As real as a photograph

I apologize but I need to digress.  Last Wednesday I posted a self portrait taken in the window of the 1912 Cafe.  When I was sitting and contemplating taking that photograph the light reminded me of a favorite painting; but my brain and Google failed me.  I have finally remembered that it is the amazing painting by American Realist Painter Scott Prior entitled “Nanny and Rose” (1983)  in Boston’s Museum of Fine Arts.  Nanny is the beautiful woman, Rose the dog.  Prior says of his work: “Nanny and Rose and the subsequent paintings… are very personal. To me they are like large snapshot photos, and as a collection they have become a memory album of my life. It has been my belief that the painted intimacies of ordinary life must be recorded and celebrated.”  This is really the appeal simple, compelling beauty in everyday things and events. That was what I was thinking about when I took that selfie.

Whenever I marvel at Prior’s work my brain hurts.  I wonder about technique, how painstaking it must be to create a painting so like a photograph.  I have come to realize that I may have it backwards.  First, there were paintings not the other way around. Maybe the first were cave paintings.  And paintings ran, and still run, the gamut from pure abstraction to absolute realism.  In some sense photography emerged as an attempt to paint in an absolutely realistic way with light.  But oil and tempera were its predecessors.

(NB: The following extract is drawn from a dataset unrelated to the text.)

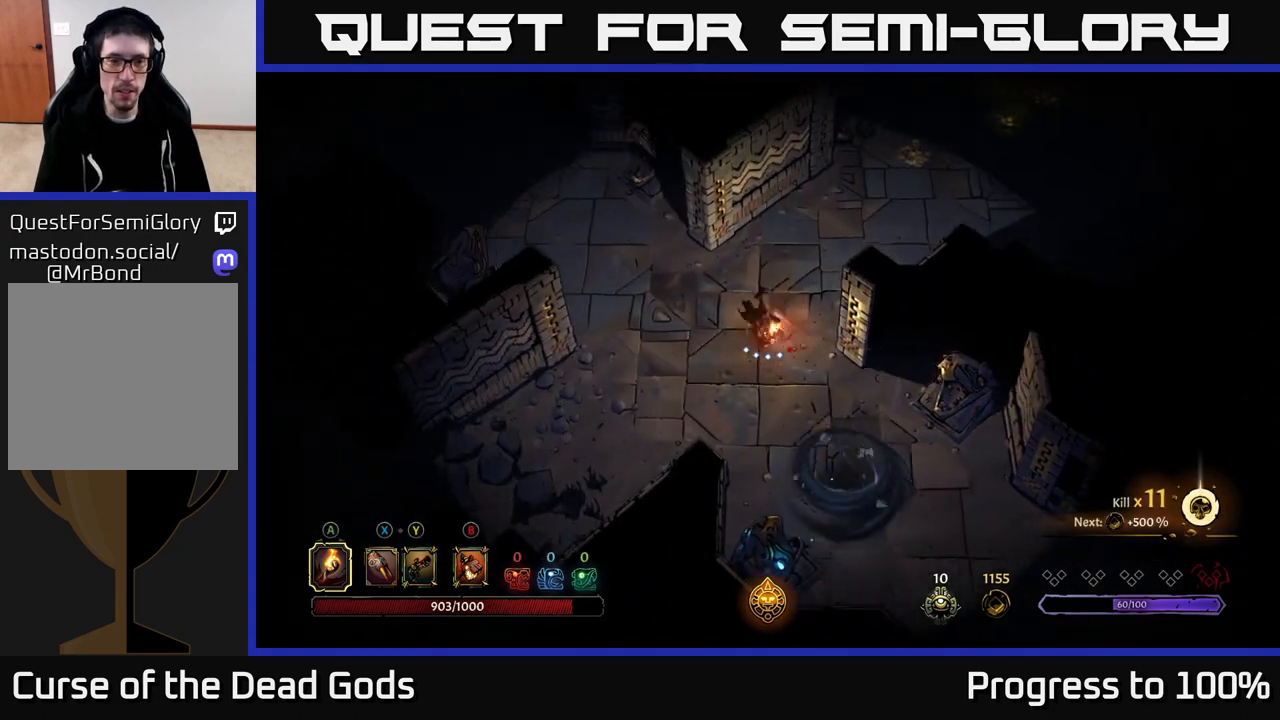
{"buttons": [], "left_stick": "up", "right_stick": "center", "events": [[117, "left_stick", "left"], [350, "left_stick", "up-left"], [450, "left_stick", "up"]]}
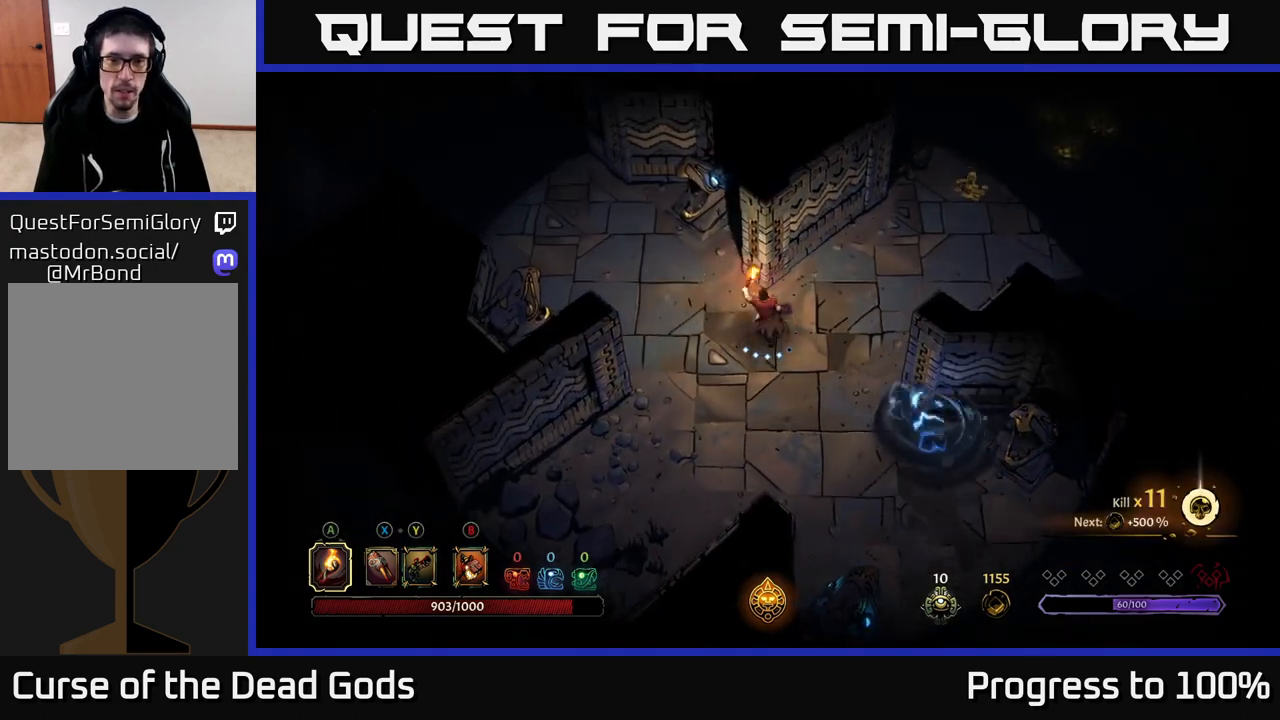
{"buttons": [], "left_stick": "up-left", "right_stick": "center", "events": [[133, "left_stick", "up-left"], [233, "left_stick", "left"], [417, "left_stick", "up-left"]]}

Photography is a combination of chemistry and physics.  It emerged with the limits and virtues of its science.  It was Fox Talbot’s “Pencil of Nature.”  Early photographers sought to emulate painters.  They pushed the new medium to sharp realism.

You look at a painting like “Nanny and Rose” and you realize that nobody could have posed long enough for that to be painted in such stunning and precise detail.  In some sense it had to be posed and constructed, even perhaps aided by a camera.  But the same is true of the photograph.  Many are spontaneous and candid. Others extensively set up and posed.  But as in all art there is inevitably a significant component of artist construction.  For the photograph this occurs first at conception and then the image is born again in the dark or light room.